What is the difference between "half to even" and "half up" rounding?
"Half to even" (banker's rounding) rounds 0.5 to the nearest even integer, so 0.5 becomes 0 and 1.5 becomes 2. "Half up" always rounds 0.5 away from zero, so 0.5 becomes 1 and 1.5 becomes 2. The default is "half to even" because it reduces cumulative bias on large datasets. Pick "half up" when readers expect conventional rounding behavior.
Can I use adorn_pct_formatting() without a tabyl?
Yes. The function accepts any data frame whose first column is the identifier and whose remaining columns are numeric proportions in the 0 to 1 range. Build the frame manually or with dplyr::count() and mutate(share = n / sum(n)), then pipe through adorn_pct_formatting(). The tabyl class is convenient but not required.
How do I keep more than one decimal but drop trailing zeros?

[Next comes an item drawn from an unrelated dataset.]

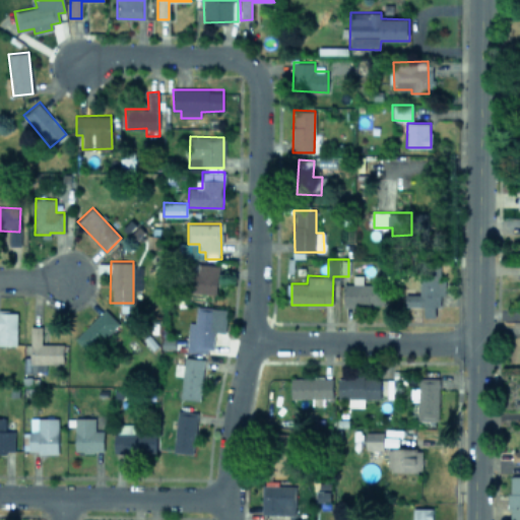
[(217,264),(196,263),(196,275),(191,275),(191,293),(216,293),(217,264)]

adorn_pct_formatting() always pads to the requested number of decimals to keep columns aligned. To drop trailing zeros, convert the formatted strings with gsub("\\.0+%", "%", ex_fmt$col) or write your own formatter with formatC(x, digits = 2, format = "fg"). Padded zeros are usually what reports want.
Does adorn_pct_formatting() handle NA cells gracefully?
Yes. NA values pass through as the literal "NA%" string after formatting, so the column position is preserved but the missing-ness is visible. If you want to suppress the "%" on NA cells, replace NAs with 0 before formatting or post-process with gsub("NA%", "", x). The default behavior makes missing values impossible to miss in the rendered report.